Participants develop scenarios through which they sketch credible alternate futures. They design strategies to address these possibilities, giving businesses and public entities more agility, flexibility and creativity.

Artists and designers solve problems through the constant movement between analyzing, sensing and making – an imaginative process that is sometimes described as intuition. As classic innovators, they may build upon existing practices; they may break down a form or product and reconfigure it into a new thing altogether; they may investigate new technologies and materials. They sketch, they build models and prototypes. Ideas are powerful when made tangible.

Art is unsettling – it engages with sensory experience, emotion, motivation, playfulness, the rational and irrational, the uncomfortable, uncanny and awesome. Art is rigorously self-reflexive and critiques contemporary society. China's courageous contemporary artist, dissident Ai Weiwei, who was jailed for his criticism of the authorities, exemplifies this power.

Design is an interdisciplinary force that is able to analyze inventions and match human capacities and needs, in all their variability and complexity, with technologies. The imagination of designers and artists is transformative. Millions of consumers reward companies such as Apple or Umbra that place design at the centre of their enterprise.

Design is also a force for accessibility and removing barriers.
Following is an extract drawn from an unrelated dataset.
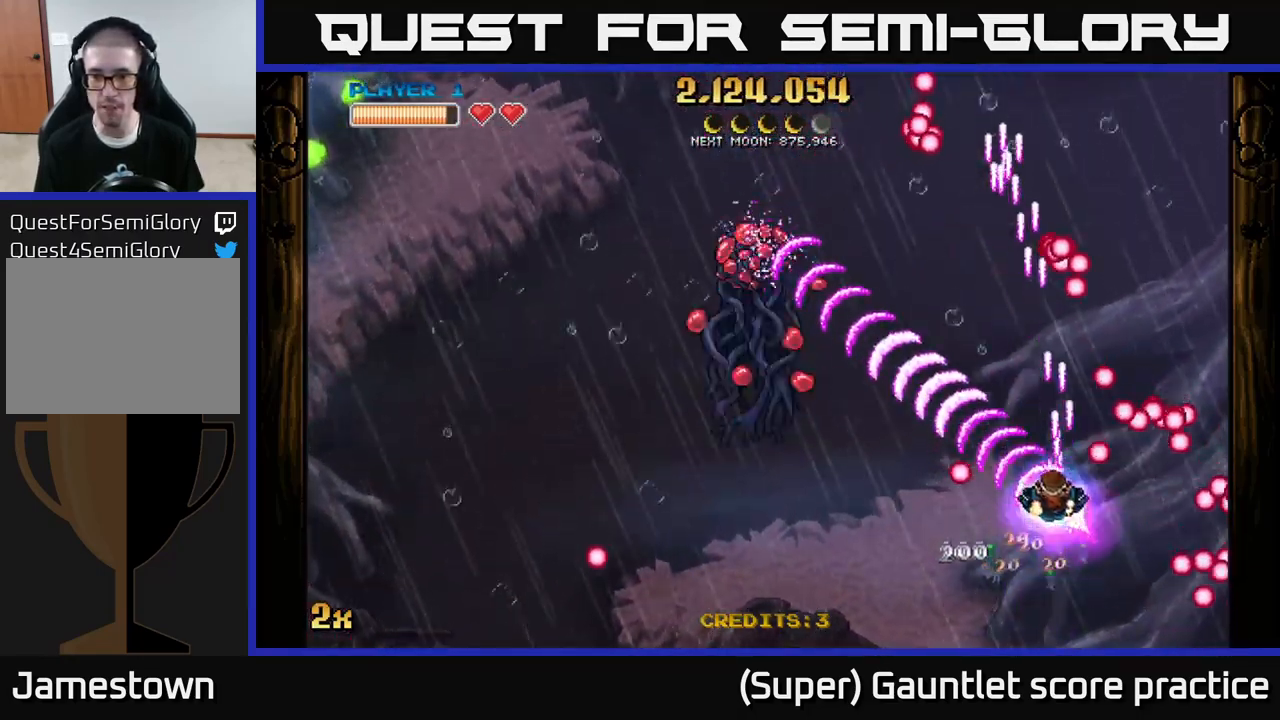
{"buttons": ["A"], "left_stick": "left", "events": [[34, "left_stick", "up-left"], [134, "left_stick", "left"]]}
Ontario's Inclusive Design Institute, led by OCAD University, brings together an international community of open-source developers, designers, researchers, and people with disabilities to ensure that emerging information technology and practices are designed to include the full range of human diversity with respect to ability, language, culture, gender, age, and so on.

The ability to think critically and to apply and understand different methodologies is fundamental to the ability to ask questions, act and make ethical decisions. The 21st century needs curatorial skills to navigate and interpret the overwhelming gush of information.

Artists and designers are now not only expert users of technology, but they increasingly engage with science – as inventors in their own right and as partners in devising the practical applications of scientific discoveries in fields ranging from engineering to medicine.

Art and design imagination is needed at the coal seam – where infinitely precise scientific instruments, digitization of analogue material, and the explosion of digital storage capacity, processing power and the Internet have produced massive quantities of Big Data (such as volumes of text, financial figures, genomic, or cosmological data). The limits of human sensory perception mean that data cannot be understood without translation; which requires not only computational know-how but also the interpretive and representational strengths of art and design.

Business knowledge and entrepreneurial strategy are the final skills – providing the means to catalyze imagination into innovation, which is the next generation of products, jobs, or services. One of OCAD University's young Industrial Design graduates, Jessica Ching, is winning awards as she takes HerSwab to market – a simple device that allows women to self-collect a viable sample for HPV (the virus that causes cervical cancer) and other sexually transmitted infections testing, which has the potential to increase screening rates.

Innovation – the ability to move inventions to actual markets – must take into account speed of information, adoption and change, new forms of industry; collaborative creation; economic impact, policy adoption, social change, and community transformation. In each of these, imagination matters.

Sara Diamond is president of Ontario College of Art and Design University

Editor's note: This is a corrected version of the story, with an updated description of the HerSwab product.